Using std::unique_ptr instead of scoped_ptr will require the use of std::move() instead, as Pass() does not exist there (and is not needed). So code will be change from:
scoped_ptr<MyType> t = ...;
CallFunction(t.Pass());
To instead be:
std::unique_ptr<MyType> t = ...;
CallFunction(std::move(t));
The google style guide allows the following: Use rvalue references only to define move constructors and move assignment operators, or for perfect forwarding. We’ll talk about the latter here.
So far, we’ve seen that we can write an rvalue reference in a move constructor, or a move-assignment operator:
MyType(MyType&& type); // Move constructor
operator=(MyType&& type); // Move-assignment operator
In both of these cases, the type MyType is fixed, so we know that we have a reference to something that is definitely an rvalue. However when writing a templated method, we may want to support an unknown type instead, at which point we don’t know if it is an rvalue.
template<typename T> void ProcessAndStore(T&& var) { ... }
Here the argument type may have been one of two things:
Passed by move (rvalue reference) if you had an rvalue: MyType&&
Passed by reference (aka lvalue reference) otherwise: MyType&
(You can read more about reference collapsing if you want more details about how these are the only two possibilities.)
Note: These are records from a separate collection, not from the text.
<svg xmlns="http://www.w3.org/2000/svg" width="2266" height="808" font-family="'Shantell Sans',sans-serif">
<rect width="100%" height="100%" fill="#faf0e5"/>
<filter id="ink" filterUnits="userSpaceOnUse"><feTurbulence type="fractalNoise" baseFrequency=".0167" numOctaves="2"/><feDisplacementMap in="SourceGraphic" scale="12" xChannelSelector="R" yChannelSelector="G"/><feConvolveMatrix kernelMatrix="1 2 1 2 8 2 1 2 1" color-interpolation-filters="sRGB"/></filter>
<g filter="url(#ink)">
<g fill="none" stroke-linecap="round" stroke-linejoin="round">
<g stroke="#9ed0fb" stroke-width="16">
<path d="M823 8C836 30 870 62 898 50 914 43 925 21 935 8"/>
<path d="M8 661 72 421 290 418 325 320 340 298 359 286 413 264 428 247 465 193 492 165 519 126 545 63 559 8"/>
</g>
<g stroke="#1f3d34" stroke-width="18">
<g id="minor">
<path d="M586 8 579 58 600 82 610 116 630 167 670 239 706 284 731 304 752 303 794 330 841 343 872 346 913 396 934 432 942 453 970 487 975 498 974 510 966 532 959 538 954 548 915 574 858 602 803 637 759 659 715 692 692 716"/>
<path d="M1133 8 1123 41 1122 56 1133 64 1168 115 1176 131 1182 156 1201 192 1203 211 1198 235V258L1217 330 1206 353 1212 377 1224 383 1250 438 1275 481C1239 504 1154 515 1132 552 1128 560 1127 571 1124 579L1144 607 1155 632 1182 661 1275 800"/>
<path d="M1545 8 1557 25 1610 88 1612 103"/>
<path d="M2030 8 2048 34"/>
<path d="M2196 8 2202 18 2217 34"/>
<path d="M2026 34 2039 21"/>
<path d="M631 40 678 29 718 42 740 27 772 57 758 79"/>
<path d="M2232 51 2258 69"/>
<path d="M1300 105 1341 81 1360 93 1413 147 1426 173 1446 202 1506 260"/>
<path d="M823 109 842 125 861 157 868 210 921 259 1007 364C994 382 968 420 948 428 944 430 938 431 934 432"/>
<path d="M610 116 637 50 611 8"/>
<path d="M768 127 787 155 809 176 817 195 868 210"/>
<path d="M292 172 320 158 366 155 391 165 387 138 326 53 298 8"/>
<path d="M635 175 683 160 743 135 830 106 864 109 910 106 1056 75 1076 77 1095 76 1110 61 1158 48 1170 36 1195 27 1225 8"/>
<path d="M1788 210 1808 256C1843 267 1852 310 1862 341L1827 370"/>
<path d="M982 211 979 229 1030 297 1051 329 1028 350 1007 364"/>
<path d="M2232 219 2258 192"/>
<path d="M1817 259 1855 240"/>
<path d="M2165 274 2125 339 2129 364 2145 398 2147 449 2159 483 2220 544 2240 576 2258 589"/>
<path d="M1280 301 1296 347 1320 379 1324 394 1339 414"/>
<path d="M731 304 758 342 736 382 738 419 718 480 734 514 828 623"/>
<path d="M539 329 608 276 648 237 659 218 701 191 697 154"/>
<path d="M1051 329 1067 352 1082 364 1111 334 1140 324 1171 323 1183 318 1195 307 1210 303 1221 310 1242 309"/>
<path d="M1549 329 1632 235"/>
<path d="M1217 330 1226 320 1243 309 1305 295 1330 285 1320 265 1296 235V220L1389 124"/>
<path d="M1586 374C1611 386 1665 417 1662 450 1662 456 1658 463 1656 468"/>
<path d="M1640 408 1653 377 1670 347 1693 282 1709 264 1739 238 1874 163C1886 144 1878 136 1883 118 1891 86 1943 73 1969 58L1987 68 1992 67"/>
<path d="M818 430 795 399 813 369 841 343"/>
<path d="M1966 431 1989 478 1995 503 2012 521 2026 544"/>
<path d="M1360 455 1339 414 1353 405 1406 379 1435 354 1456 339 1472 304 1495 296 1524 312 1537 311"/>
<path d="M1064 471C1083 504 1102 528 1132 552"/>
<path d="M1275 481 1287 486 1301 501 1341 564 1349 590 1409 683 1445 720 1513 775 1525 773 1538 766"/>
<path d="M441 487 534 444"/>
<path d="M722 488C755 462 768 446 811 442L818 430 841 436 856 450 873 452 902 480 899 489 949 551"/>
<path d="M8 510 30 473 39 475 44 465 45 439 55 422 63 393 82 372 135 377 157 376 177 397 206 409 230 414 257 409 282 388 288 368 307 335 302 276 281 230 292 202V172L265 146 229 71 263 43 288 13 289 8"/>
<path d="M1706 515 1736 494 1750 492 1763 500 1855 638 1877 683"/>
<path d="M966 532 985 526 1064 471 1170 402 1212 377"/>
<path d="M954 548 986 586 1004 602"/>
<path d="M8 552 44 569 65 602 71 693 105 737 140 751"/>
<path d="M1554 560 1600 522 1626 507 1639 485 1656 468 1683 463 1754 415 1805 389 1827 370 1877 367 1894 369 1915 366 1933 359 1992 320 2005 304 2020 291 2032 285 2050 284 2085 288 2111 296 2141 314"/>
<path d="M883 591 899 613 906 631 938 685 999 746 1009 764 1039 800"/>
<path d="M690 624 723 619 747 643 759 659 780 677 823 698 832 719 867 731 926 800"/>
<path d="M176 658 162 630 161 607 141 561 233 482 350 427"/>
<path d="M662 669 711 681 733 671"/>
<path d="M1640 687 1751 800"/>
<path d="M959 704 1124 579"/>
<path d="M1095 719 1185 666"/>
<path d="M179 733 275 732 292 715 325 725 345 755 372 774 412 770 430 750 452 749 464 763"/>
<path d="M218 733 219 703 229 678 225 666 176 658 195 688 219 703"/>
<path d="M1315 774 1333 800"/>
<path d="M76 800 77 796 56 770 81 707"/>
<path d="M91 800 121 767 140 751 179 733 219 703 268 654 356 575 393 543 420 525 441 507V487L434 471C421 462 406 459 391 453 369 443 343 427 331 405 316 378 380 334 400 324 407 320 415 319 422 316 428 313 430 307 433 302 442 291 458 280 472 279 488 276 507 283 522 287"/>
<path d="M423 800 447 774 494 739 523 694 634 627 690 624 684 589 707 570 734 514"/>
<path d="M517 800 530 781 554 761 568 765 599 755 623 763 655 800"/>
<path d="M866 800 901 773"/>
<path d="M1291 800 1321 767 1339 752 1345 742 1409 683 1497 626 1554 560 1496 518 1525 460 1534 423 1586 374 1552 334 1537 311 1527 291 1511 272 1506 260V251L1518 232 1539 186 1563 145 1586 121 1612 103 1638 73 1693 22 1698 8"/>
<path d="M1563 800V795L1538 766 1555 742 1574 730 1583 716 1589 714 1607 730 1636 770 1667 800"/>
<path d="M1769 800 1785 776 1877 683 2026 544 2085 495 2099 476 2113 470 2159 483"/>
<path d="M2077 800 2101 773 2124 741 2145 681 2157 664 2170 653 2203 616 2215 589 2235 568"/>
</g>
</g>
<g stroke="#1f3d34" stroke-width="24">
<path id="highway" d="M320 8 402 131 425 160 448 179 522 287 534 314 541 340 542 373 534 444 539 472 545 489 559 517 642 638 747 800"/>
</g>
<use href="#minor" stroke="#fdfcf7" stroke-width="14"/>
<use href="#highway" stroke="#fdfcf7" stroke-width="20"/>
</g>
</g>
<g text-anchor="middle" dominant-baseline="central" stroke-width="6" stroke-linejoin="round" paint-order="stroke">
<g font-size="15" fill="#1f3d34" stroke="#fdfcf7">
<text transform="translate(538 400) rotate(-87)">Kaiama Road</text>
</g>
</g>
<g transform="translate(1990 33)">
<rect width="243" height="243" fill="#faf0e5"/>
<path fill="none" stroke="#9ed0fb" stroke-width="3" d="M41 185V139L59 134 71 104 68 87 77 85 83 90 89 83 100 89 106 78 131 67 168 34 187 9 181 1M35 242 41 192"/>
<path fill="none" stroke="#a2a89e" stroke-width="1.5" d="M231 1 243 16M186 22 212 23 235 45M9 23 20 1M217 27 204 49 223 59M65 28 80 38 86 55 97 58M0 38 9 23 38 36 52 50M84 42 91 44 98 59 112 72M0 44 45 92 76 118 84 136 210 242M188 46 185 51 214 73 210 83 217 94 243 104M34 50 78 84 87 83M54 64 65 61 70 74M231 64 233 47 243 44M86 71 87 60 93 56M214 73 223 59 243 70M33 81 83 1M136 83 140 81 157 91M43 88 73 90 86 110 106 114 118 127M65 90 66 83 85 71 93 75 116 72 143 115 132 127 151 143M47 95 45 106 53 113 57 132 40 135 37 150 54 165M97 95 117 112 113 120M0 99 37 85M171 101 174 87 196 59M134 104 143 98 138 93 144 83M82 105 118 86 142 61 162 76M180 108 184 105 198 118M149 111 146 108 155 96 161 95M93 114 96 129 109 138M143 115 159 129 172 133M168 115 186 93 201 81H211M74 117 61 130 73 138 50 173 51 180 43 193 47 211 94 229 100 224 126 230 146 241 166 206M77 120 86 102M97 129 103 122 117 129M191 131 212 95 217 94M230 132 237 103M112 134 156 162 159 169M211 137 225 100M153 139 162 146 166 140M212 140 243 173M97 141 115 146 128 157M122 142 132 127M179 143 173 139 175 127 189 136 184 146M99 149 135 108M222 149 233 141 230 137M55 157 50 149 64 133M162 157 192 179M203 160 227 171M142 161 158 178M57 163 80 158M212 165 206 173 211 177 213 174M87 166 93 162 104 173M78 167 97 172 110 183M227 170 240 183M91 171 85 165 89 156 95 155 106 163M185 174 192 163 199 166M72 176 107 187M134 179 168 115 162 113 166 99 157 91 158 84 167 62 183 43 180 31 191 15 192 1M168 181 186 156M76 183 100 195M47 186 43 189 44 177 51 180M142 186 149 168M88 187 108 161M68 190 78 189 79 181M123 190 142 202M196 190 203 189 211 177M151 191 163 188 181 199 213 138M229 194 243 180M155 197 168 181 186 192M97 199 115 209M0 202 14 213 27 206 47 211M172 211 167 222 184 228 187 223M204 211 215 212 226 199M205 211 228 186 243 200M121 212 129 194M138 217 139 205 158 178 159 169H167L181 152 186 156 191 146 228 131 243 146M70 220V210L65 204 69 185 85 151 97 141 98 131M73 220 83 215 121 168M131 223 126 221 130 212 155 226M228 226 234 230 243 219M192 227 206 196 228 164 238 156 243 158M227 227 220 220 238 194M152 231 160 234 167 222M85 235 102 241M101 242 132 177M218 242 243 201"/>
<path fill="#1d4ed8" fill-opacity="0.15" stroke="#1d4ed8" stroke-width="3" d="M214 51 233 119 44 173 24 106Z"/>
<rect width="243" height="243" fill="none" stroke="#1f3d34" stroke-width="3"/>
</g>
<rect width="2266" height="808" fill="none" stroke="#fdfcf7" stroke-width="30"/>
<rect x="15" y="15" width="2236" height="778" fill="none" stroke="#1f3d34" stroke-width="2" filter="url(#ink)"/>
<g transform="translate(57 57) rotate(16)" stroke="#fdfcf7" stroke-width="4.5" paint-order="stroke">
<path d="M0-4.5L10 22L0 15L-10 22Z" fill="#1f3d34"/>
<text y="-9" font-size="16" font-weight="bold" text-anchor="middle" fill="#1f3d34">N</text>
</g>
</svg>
Arguments in templates can be written this way to implement perfect forwarding. This allows for arguments to be passed through the template to another method without introducing any additional copies of the object (ie no copy or move constructors occur inside the template):
If we had written the template as taking a parameter T, then a new variable would have to be constructed inside the templated method. This could be done with a copy constructor, or a move constructor (using std::move() inside the template method), but it would require some extra work (which is why we normally don’t pass-by-value of course).
If we had written it instead as taking a const T&, then no copy takes place entering the method, which is great. But when passing the variable to another method, if it takes the argument by value, a copy occurs.
Lastly, if we had written T&, then an rvalue would not bind to it, causing a compiler error.
The most generally correct way to implement this is with std::forward(), which will always do the right thing for you.
template<typename T> void ProcessAndStore(T&& var) { // Process // ... // The type of |var| could be an rvalue reference, which means we
// should pass an rvalue to Store. However, it could also be an lvalue
// reference, which means we should pass an lvalue. // Note that just doing Store(var); will always pass an lvalue and
// doing Store(std::move(var)) will always pass an rvalue. Forward does
// the right thing by casting to rvalue only if var is an rvalue
// reference. Store(std::forward<T>(var)); }
http://pastebin.com/raw.php?i=rVRebELt
This sounds lot like std::move(), which also casts to an rvalue. But std::forward() will avoid casting to an rvalue if the argument is an lvalue reference. It’s implementation is conceptually something like:
if (is_lvalue_reference<T>::value)
return t;
return std::move(t);
That is, it preserves lvalue references. Why?
Because doing std::move() on an lvalue reference is bad! Code producing an lvalue reference expects the object to remain valid. But code receiving an rvalue reference expects to be able to steal from it. This leaves you with a reference pointing to a potentially-invalid object.
// Although Chromium disallows non-const lvalue references, this
// situation is still possible in templates. void Oops(MyType& type) { // Move is destructive. It can change |type| which is an lvalue
// reference. MyType local_type = std::move(type); // Work with local_type. // ... } int main(int argc, char **argv) { MyType type; // Don't move type, just pass it. Oops(type); // Oops, this is a null pointer dereference. *type.pointer = 314; }
http://pastebin.com/raw.php?i=cPrYgGhr
For perfect forwarding in templates (ie arguments of type T&&), use std::forward() instead of std::move().